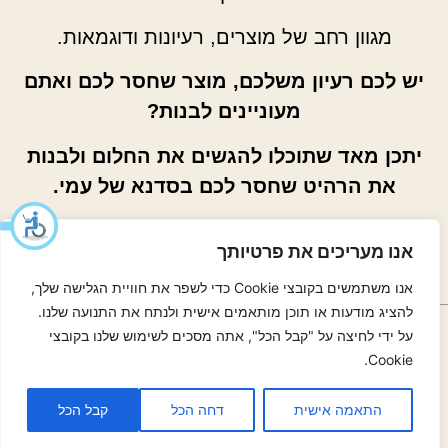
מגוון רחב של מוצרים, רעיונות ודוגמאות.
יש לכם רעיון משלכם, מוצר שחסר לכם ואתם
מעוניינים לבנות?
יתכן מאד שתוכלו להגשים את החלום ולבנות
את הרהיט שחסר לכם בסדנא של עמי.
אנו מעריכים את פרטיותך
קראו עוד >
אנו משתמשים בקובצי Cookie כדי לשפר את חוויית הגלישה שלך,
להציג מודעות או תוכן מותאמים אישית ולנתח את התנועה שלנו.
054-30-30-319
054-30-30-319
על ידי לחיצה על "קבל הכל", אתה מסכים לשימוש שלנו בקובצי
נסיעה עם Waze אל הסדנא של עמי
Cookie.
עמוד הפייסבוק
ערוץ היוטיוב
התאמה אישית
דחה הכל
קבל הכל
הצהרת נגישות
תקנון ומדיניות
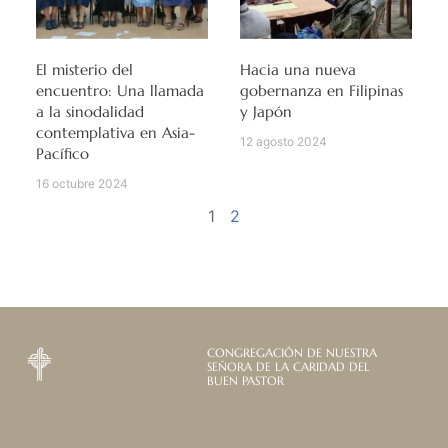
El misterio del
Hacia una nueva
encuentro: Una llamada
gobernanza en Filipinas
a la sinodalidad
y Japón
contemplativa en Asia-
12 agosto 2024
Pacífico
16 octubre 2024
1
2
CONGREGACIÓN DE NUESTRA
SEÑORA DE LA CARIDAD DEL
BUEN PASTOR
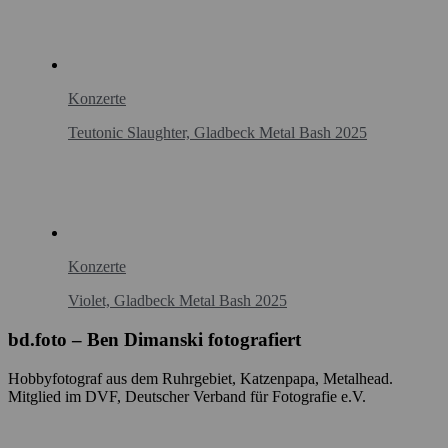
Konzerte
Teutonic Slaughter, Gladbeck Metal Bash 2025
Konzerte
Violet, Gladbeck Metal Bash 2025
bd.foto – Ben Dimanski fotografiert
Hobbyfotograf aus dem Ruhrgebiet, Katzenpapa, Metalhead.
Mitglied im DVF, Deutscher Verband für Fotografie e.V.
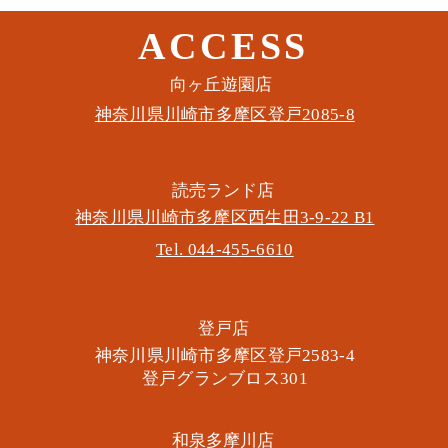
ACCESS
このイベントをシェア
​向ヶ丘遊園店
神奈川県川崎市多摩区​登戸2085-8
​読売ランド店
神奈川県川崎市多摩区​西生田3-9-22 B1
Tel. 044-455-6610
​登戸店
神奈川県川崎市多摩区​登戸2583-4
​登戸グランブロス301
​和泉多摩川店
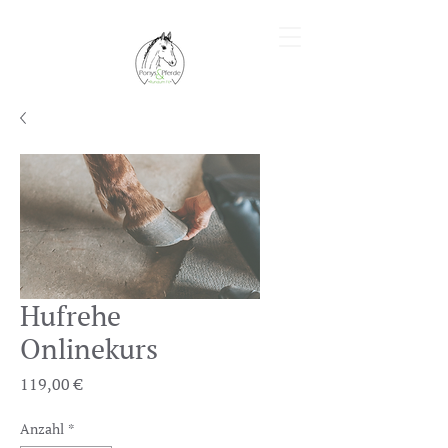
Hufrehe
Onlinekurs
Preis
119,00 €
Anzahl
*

■ **EXERCISE**
Reproduce the text of all five records line for line and character for character, omitting the bracketed picture markers.

■ **TASK RESULT**
מגוון רחב של מוצרים, רעיונות ודוגמאות.
יש לכם רעיון משלכם, מוצר שחסר לכם ואתם
מעוניינים לבנות?
יתכן מאד שתוכלו להגשים את החלום ולבנות
את הרהיט שחסר לכם בסדנא של עמי.
אנו מעריכים את פרטיותך
קראו עוד >
אנו משתמשים בקובצי Cookie כדי לשפר את חוויית הגלישה שלך,
להציג מודעות או תוכן מותאמים אישית ולנתח את התנועה שלנו.
054-30-30-319
054-30-30-319
על ידי לחיצה על "קבל הכל", אתה מסכים לשימוש שלנו בקובצי
נסיעה עם Waze אל הסדנא של עמי
Cookie.
עמוד הפייסבוק
ערוץ היוטיוב
התאמה אישית
דחה הכל
קבל הכל
הצהרת נגישות
תקנון ומדיניות
El misterio del
Hacia una nueva
encuentro: Una llamada
gobernanza en Filipinas
a la sinodalidad
y Japón
contemplativa en Asia-
12 agosto 2024
Pacífico
16 octubre 2024
1
2
CONGREGACIÓN DE NUESTRA
SEÑORA DE LA CARIDAD DEL
BUEN PASTOR
Konzerte
Teutonic Slaughter, Gladbeck Metal Bash 2025
Konzerte
Violet, Gladbeck Metal Bash 2025
bd.foto – Ben Dimanski fotografiert
Hobbyfotograf aus dem Ruhrgebiet, Katzenpapa, Metalhead.
Mitglied im DVF, Deutscher Verband für Fotografie e.V.
ACCESS
このイベントをシェア
​向ヶ丘遊園店
神奈川県川崎市多摩区​登戸2085-8
​読売ランド店
神奈川県川崎市多摩区​西生田3-9-22 B1
Tel. 044-455-6610
​登戸店
神奈川県川崎市多摩区​登戸2583-4
​登戸グランブロス301
​和泉多摩川店
Hufrehe
Onlinekurs
Preis
119,00 €
Anzahl
*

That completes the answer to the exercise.